(Task instructions) Every entry below needs to be printed again exactly, with its pictures left out.

——

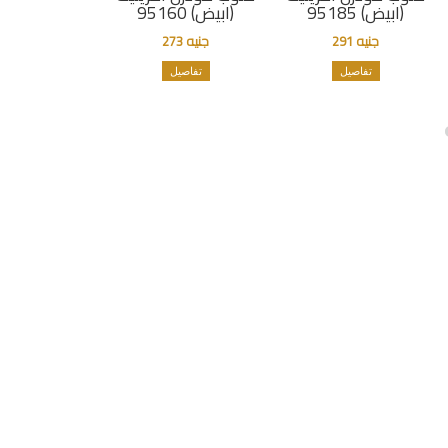
(ابيض) 95185
(ابيض) 95160
جنيه 291
جنيه 273
تفاصيل
تفاصيل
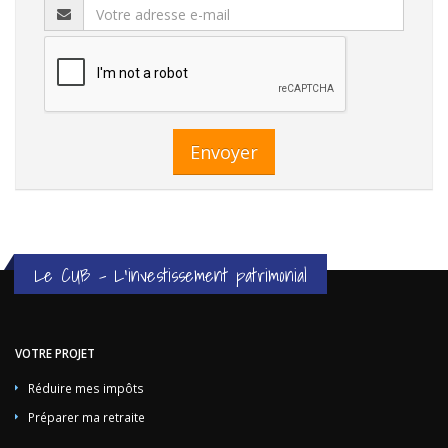
Envoyer
Le CUB - L'investissement patrimonial
VOTRE PROJET
Réduire mes impôts
Préparer ma retraite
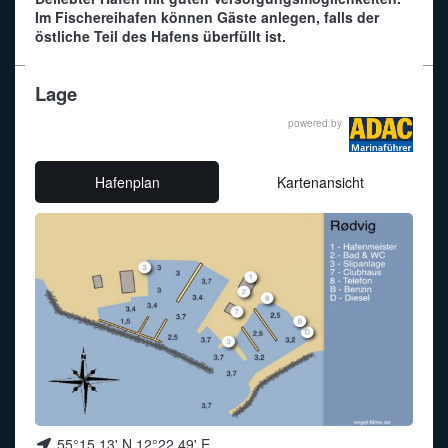
Im Fischereihafen können Gäste anlegen, falls der
östliche Teil des Hafens überfüllt ist.
Funkalphabet
Lage
powered by
Hafenplan
Kartenansicht
55°15,13' N 12°22,49' E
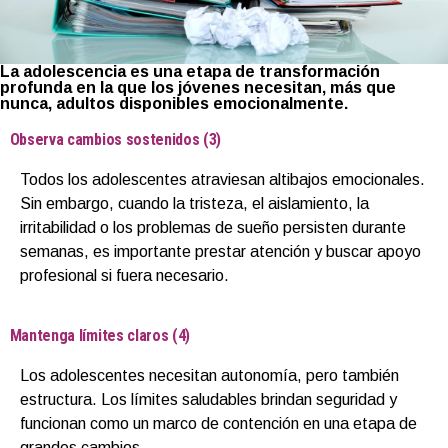
La adolescencia es una etapa de transformación
profunda en la que los jóvenes necesitan, más que
nunca, adultos disponibles emocionalmente.
⁠Observa cambios sostenidos (3)
Todos los adolescentes atraviesan altibajos emocionales.
Sin embargo, cuando la tristeza, el aislamiento, la
irritabilidad o los problemas de sueño persisten durante
semanas, es importante prestar atención y buscar apoyo
profesional si fuera necesario.
⁠Mantenga límites claros (4)
Los adolescentes necesitan autonomía, pero también
estructura. Los límites saludables brindan seguridad y
funcionan como un marco de contención en una etapa de
grandes cambios.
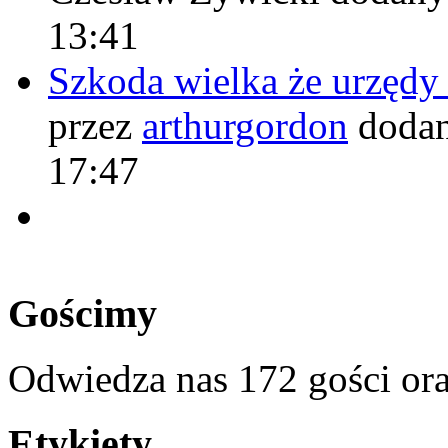
13:41
Szkoda wielka że urzęd
przez
arthurgordon
dodan
17:47
Gościmy
Odwiedza nas 172 gości or
Etykiety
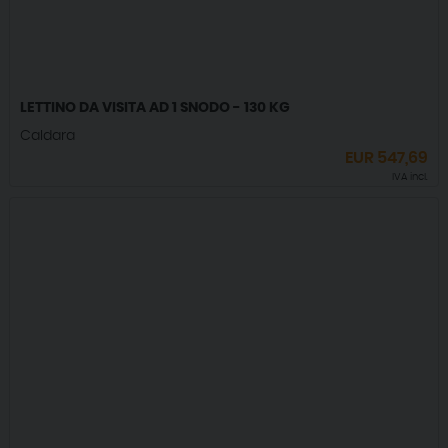
LETTINO DA VISITA AD 1 SNODO - 130 KG
Caldara
EUR
547,69
IVA incl.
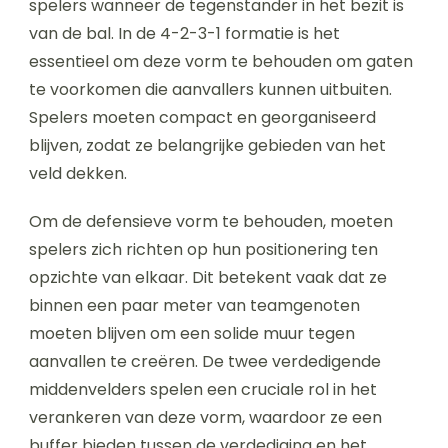
spelers wanneer de tegenstander in het bezit is
van de bal. In de 4-2-3-1 formatie is het
essentieel om deze vorm te behouden om gaten
te voorkomen die aanvallers kunnen uitbuiten.
Spelers moeten compact en georganiseerd
blijven, zodat ze belangrijke gebieden van het
veld dekken.
Om de defensieve vorm te behouden, moeten
spelers zich richten op hun positionering ten
opzichte van elkaar. Dit betekent vaak dat ze
binnen een paar meter van teamgenoten
moeten blijven om een solide muur tegen
aanvallen te creëren. De twee verdedigende
middenvelders spelen een cruciale rol in het
verankeren van deze vorm, waardoor ze een
buffer bieden tussen de verdediging en het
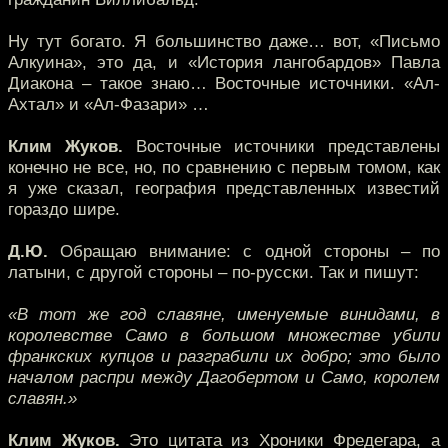
Ну тут богато. Я большинство даже… вот, «Письмо
Алкуина», это да, и «История лангобардов» Павла
Диакона – такое знаю… Восточные источники. «Ал-
Ахтал» и «Ал-Фазари» …
Клим Жуков.
Восточные источники представлены
конечно не все, но, по сравнению с первым томом, как
я уже сказал, география представленных известий
гораздо шире.
Д.Ю.
Обращаю внимание: с одной стороны – по
латыни, с другой стороны – по-русски. Так и пишут:
«В тот же год славяне, именуемые винидами, в
королевстве Само в большом множестве убили
франкских купцов и разграбили их добро; это было
началом распри между Дагобертом и Само, королем
славян.»
Клим Жуков.
Это цитата из Хроники Фредегара, а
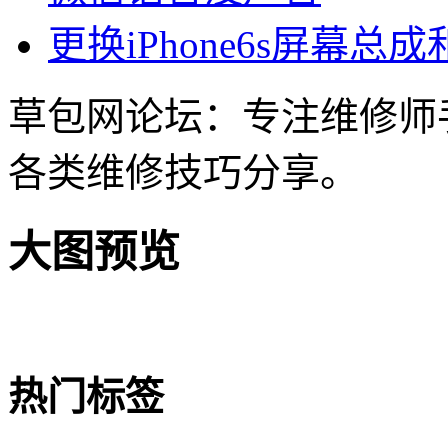
更换iPhone6s屏幕总成
草包网论坛：专注维修师
各类维修技巧分享。
大图预览
热门标签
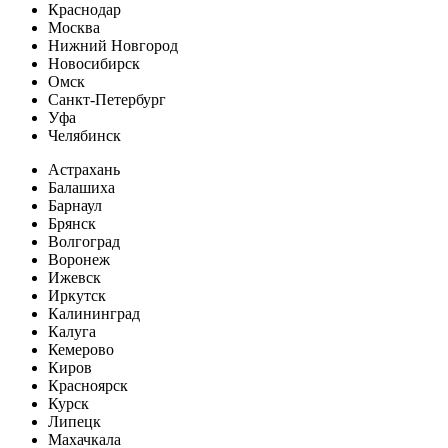
Краснодар
Москва
Нижний Новгород
Новосибирск
Омск
Санкт-Петербург
Уфа
Челябинск
Астрахань
Балашиха
Барнаул
Брянск
Волгоград
Воронеж
Ижевск
Иркутск
Калининград
Калуга
Кемерово
Киров
Красноярск
Курск
Липецк
Махачкала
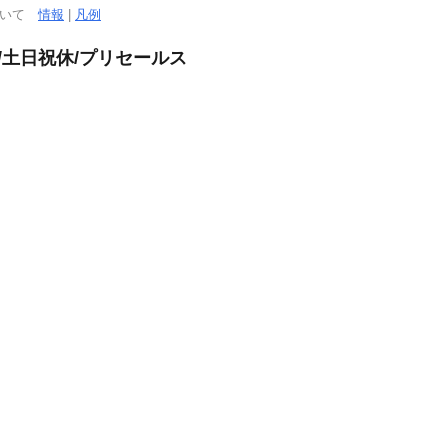
ついて
情報
|
凡例
/土日祝休/プリセールス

——

(Answer to this exercise)
(ابيض) 95185
(ابيض) 95160
جنيه 291
جنيه 273
تفاصيل
تفاصيل
Envoyer
Le CUB - L'investissement patrimonial
VOTRE PROJET
Réduire mes impôts
Préparer ma retraite
Im Fischereihafen können Gäste anlegen, falls der
östliche Teil des Hafens überfüllt ist.
Funkalphabet
Lage
powered by
Hafenplan
Kartenansicht
55°15,13' N 12°22,49' E
La adolescencia es una etapa de transformación
profunda en la que los jóvenes necesitan, más que
nunca, adultos disponibles emocionalmente.
⁠Observa cambios sostenidos (3)
Todos los adolescentes atraviesan altibajos emocionales.
Sin embargo, cuando la tristeza, el aislamiento, la
irritabilidad o los problemas de sueño persisten durante
semanas, es importante prestar atención y buscar apoyo
profesional si fuera necesario.
⁠Mantenga límites claros (4)
Los adolescentes necesitan autonomía, pero también
estructura. Los límites saludables brindan seguridad y
funcionan como un marco de contención en una etapa de
grandes cambios.
13:41
Szkoda wielka że urzęd
przez
arthurgordon
dodan
17:47
Gościmy
Odwiedza nas 172 gości or
Etykiety
LETTINO DA VISITA AD 1 SNODO - 130 KG
Caldara
EUR
547,69
IVA incl.
spelers wanneer de tegenstander in het bezit is
van de bal. In de 4-2-3-1 formatie is het
essentieel om deze vorm te behouden om gaten
te voorkomen die aanvallers kunnen uitbuiten.
Spelers moeten compact en georganiseerd
blijven, zodat ze belangrijke gebieden van het
veld dekken.
Om de defensieve vorm te behouden, moeten
spelers zich richten op hun positionering ten
opzichte van elkaar. Dit betekent vaak dat ze
binnen een paar meter van teamgenoten
moeten blijven om een solide muur tegen
aanvallen te creëren. De twee verdedigende
middenvelders spelen een cruciale rol in het
verankeren van deze vorm, waardoor ze een
buffer bieden tussen de verdediging en het
Ну тут богато. Я большинство даже… вот, «Письмо
Алкуина», это да, и «История лангобардов» Павла
Диакона – такое знаю… Восточные источники. «Ал-
Ахтал» и «Ал-Фазари» …
Клим Жуков.
Восточные источники представлены
конечно не все, но, по сравнению с первым томом, как
я уже сказал, география представленных известий
гораздо шире.
Д.Ю.
Обращаю внимание: с одной стороны – по
латыни, с другой стороны – по-русски. Так и пишут:
«В тот же год славяне, именуемые винидами, в
королевстве Само в большом множестве убили
франкских купцов и разграбили их добро; это было
началом распри между Дагобертом и Само, королем
славян.»
Клим Жуков.
Это цитата из Хроники Фредегара, а
更换iPhone6s屏幕总成
草包网论坛：专注维修师
各类维修技巧分享。
大图预览
热门标签
Краснодар
Москва
Нижний Новгород
Новосибирск
Омск
Санкт-Петербург
Уфа
Челябинск
Астрахань
Балашиха
Барнаул
Брянск
Волгоград
Воронеж
Ижевск
Иркутск
Калининград
Калуга
Кемерово
Киров
Красноярск
Курск
Липецк
Махачкала
ついて
情報
|
凡例
/土日祝休/プリセールス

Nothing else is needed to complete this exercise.